Review

Orange tut's auch


Luigi Cozzi - ein Mann fürs Grobzeug, für Sternentrash und Alienkopien. Aber halt! Dieses Frühwerk beweist, was er eigentlich drauf hatte, wenn er denn will, kann und darf. Denn „The Killer Must Kill Again“ aka „The Dark Is Death's Friend“ aka „Il Ragno/Die Spinne“ ist ein famoser... ja, was denn nun? Am ehesten noch hitchcockian Thriller mit Anleihen an Kurosawas „High and Low“, denn ganz als Giallo würde ich ihn kaum bezeichnen, egal wie gelb die Wände, der Style und das 70s-Dekor hier teilweise erscheinen... Erzählt wird von einem Playboy und Schlawiner, der nach dem Streit mit seiner Frau zufälligerweise einen Killer beim Entsorgen einer Leiche beobachtet - und diesem dann dreist und unüberlegt (?) den erpresserischen Auftrag gibt, seine Gattin als Nächstes zu beseitigen. Doch da fangen die Probleme für alle Beteiligten (und einige zufällig in das Netz laufende „Opfer“) gerade erst an...

Egal wie lang, vielseitig und umständlich der Titel sein mag, die Story ist ungewöhnlich straight und simpel, verläuft geradeaus und ohne echte Verwirrspiele - nur eben mit einer Menge Spannung und Überraschungen.
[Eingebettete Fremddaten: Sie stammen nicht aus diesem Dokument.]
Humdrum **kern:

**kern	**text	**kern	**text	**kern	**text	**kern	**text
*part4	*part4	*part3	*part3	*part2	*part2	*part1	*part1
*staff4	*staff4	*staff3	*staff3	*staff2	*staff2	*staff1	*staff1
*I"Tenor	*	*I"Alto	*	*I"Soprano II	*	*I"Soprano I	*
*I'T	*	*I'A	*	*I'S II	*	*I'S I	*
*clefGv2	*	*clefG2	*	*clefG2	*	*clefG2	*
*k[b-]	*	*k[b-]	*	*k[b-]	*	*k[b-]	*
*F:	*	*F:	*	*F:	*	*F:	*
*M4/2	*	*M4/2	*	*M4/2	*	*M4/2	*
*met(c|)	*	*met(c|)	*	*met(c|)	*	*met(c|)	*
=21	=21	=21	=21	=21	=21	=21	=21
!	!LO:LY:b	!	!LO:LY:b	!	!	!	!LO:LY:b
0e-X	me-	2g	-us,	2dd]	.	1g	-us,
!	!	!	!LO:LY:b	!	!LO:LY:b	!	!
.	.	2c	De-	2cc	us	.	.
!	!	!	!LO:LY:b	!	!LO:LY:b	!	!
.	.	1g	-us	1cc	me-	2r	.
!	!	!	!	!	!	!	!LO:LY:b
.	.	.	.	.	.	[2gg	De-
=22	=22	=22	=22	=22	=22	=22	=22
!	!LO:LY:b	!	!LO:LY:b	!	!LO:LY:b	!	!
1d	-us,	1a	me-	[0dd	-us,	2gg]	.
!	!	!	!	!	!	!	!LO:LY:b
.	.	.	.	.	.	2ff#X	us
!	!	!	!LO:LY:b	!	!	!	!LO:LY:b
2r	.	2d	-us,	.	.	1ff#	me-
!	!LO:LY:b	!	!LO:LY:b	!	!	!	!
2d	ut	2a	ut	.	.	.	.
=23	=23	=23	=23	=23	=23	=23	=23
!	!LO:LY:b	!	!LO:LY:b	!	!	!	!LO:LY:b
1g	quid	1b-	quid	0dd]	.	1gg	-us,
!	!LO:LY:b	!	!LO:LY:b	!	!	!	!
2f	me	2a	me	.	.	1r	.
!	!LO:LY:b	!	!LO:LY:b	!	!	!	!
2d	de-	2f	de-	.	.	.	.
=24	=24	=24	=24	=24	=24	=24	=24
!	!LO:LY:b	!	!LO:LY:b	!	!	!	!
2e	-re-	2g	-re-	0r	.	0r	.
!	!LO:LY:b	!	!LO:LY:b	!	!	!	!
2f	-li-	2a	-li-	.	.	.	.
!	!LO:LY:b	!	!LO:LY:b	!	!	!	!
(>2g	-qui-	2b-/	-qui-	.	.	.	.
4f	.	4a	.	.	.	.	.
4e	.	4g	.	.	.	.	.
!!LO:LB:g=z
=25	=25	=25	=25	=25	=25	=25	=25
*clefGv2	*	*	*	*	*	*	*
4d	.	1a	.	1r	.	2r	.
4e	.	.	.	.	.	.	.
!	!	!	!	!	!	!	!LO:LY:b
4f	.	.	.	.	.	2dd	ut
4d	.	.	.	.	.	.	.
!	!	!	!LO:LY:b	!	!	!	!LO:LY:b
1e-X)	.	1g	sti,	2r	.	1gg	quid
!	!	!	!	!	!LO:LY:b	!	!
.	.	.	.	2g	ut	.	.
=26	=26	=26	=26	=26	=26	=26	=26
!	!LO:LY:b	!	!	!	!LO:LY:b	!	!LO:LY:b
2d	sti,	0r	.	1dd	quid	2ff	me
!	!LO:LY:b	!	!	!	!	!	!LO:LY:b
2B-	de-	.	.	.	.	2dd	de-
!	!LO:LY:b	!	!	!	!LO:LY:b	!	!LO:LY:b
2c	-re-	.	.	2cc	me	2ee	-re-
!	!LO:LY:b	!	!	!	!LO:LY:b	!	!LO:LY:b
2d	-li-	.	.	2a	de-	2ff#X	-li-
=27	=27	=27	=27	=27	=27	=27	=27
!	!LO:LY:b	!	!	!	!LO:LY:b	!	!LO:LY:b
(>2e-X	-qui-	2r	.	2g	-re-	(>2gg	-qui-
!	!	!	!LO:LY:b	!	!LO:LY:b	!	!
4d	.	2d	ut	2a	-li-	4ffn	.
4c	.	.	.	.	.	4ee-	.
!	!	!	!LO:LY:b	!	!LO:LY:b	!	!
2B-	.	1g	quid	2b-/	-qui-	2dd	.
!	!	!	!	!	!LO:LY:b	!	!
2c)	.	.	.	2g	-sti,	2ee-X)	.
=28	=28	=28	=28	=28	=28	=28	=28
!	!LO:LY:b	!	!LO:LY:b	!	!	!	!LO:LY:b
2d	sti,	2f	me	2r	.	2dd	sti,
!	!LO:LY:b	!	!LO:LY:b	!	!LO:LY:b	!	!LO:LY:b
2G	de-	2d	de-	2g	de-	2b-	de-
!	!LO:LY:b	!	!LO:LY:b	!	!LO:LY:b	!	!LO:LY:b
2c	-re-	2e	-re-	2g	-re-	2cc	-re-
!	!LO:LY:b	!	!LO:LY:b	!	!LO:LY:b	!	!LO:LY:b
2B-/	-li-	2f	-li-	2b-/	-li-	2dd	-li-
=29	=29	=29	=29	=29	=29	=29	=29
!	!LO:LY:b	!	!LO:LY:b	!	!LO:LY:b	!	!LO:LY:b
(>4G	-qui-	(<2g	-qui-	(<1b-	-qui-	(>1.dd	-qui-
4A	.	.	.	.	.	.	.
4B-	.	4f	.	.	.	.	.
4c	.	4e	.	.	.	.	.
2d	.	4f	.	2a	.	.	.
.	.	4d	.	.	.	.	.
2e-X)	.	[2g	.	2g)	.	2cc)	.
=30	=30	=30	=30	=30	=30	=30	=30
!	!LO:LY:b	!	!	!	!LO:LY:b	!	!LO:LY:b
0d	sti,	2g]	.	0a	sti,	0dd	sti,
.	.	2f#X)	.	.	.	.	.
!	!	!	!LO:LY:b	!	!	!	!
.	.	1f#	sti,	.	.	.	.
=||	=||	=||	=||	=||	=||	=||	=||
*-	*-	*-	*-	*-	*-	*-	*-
Keine Fragezeichen, wer der Killer ist, sondern eher wütende Fragezeichen über dessen Kopf, auf Grund von ein paar unglücklichen Umständen und zufälligen Schicksalsschlägen. Apropos: zum falschen Zeitpunkt am falschen Ort zu sein und/oder die falsche Entscheidung zu treffen, ist ein ganz großes Thema bei diesem mörderischen Wettlauf gen Schicksal, Verderben, Pech, Tod. Antoine Saint-John ist eine echte Erscheinung und ein famoser Killer, creepy, faszinierend, determiniert. Zudem ist der Stil durchgehend exzellent, der eingehende Score von Nando de Luca ebenso und die Inszenierung, der Spannungsverlauf, die interessanten Schwebezustände sind weit über dem Niveau, das man von Cozzi erwarten könnte. Das kann ich schon nicht mehr überraschen nennen, das ist definitiv schon mehr! Schade, dass der Mann da scheinbar nie mehr ganz anschließen konnte. 

Fazit: Cozzis feinste Stunde und einer der besten, verkapptesten, unterschätztesten Pseudo-Giallos seiner Zeit. Voller Stil, Spannung, Schönheit, Serpentinen. Eine Wohltat für Seele und Puls jedes Italo-Film-Fans!